Peter Hwang, MD, professor and director of the Stanford Sinus Center at Stanford University School of Medicine in Stanford, Calif., said he has no problem with the IDSA’s broader interpretation of the data. In fact, he tends to choose amoxicillin-clavulanate in his practice based on knowledge of the local bacterial resistance patterns. At Stanford, a majority of H. influenzae types are beta lactamase producing, and almost all Moraxella catarrhalis are beta lactamase positive, he said. “As clinicians, we’re choosing antibiotics based on the antibiogram for our community or our hospital,” he said.

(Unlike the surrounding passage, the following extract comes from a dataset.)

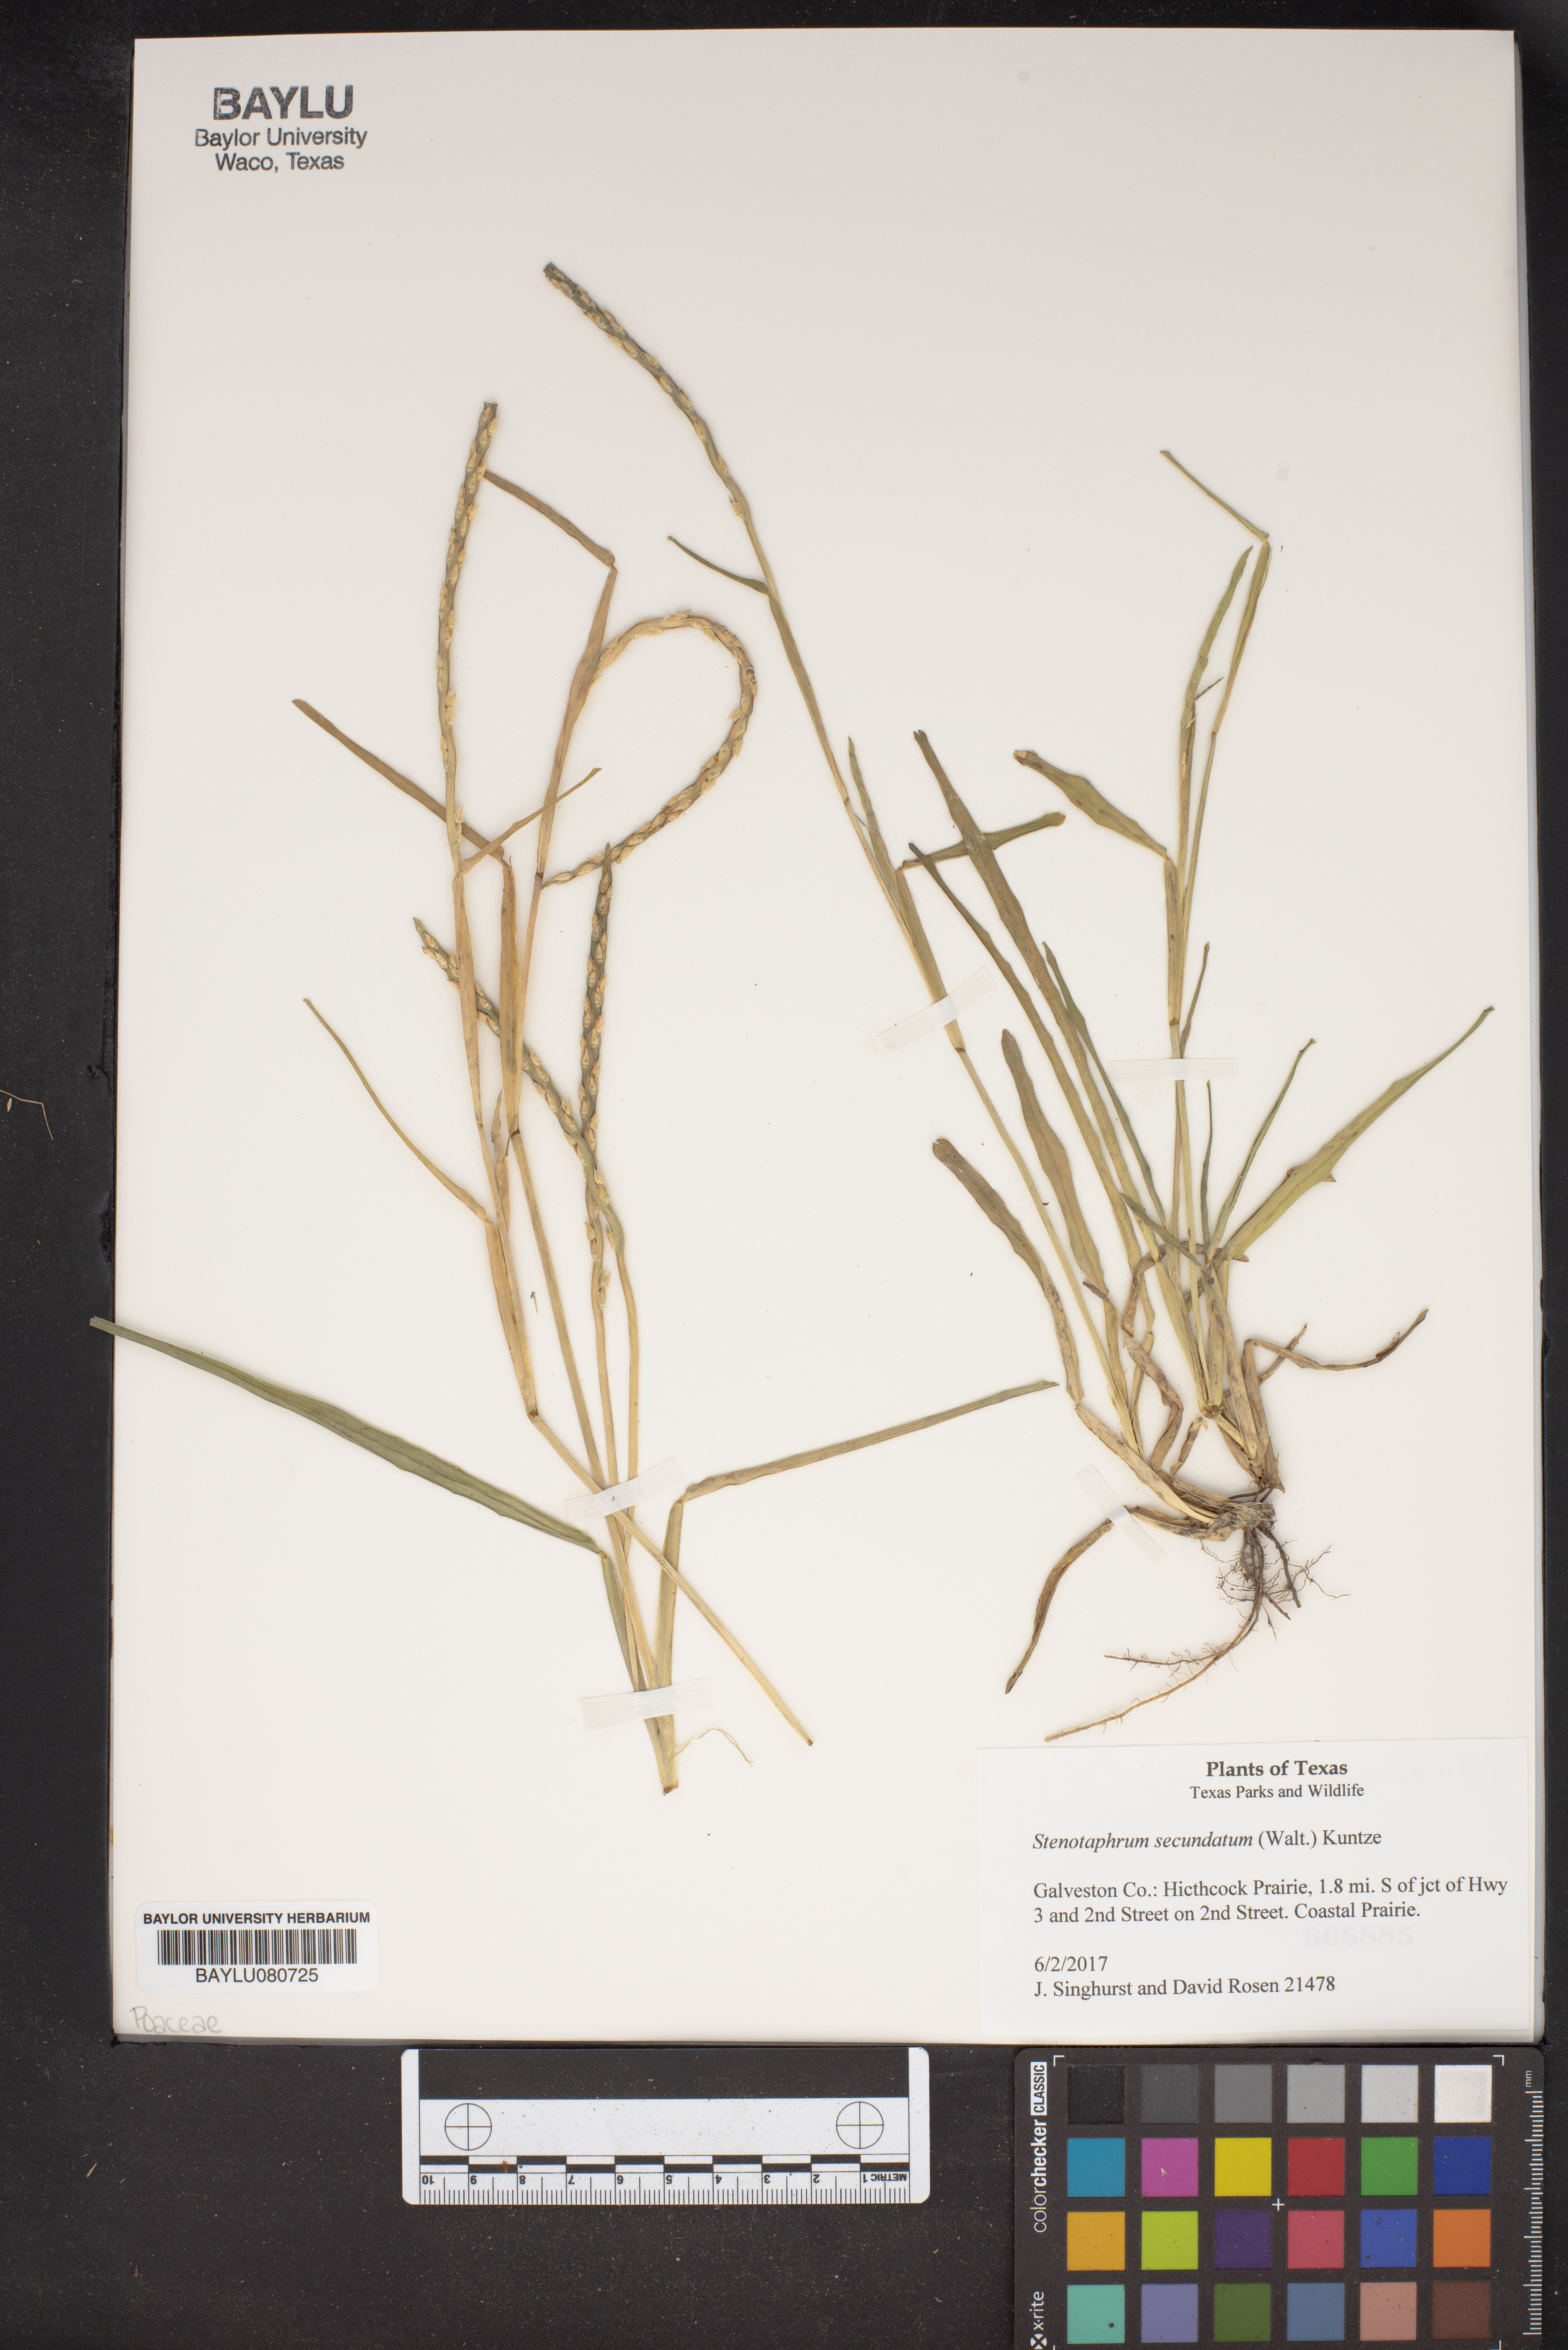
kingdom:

Drs. Merenstein and Rosenfeld argued for the conservative approach. Augmentin has never outperformed amoxicillin in a clinical trial; therefore, evidence-based guidelines cannot recommend its use as a first-line treatment, absent other considerations for an individual case. “The amoxicillin-clavulanate opinion is not based on trials; it’s just theoretical,” said Dr. Merenstein.
The AAO-HNS guidelines say to consider another therapy if symptoms haven’t improved after seven days of treatment. The IDSA says to look sooner than that if there’s no improvement after three to five days of antibiotics. (Both advise reassessment with worsening symptoms.)
Again, Dr. Rosenfeld cited clinical trial data for the AAO-HNS recommendation. “After the first few days, maybe 20 to 30 percent of patients will be better, but it took seven days before seeing many people improve,” he said.
Dr. Chow cited clinical observations of when patients get better. “If they’re not going to respond, we’ll know in three to five days,” he said. Indeed, the guidelines cite pediatric data in which 45 percent of patients were cured within three days, and ‘many others’ had improved.
When guidelines put out by different groups conflict, it can be confusing for doctors. In this case, the two documents have more in common than not, Dr. Hwang said. “And, of course, physicians are going to incorporate their own clinical judgments as well as take into account patient preferences,” he added.”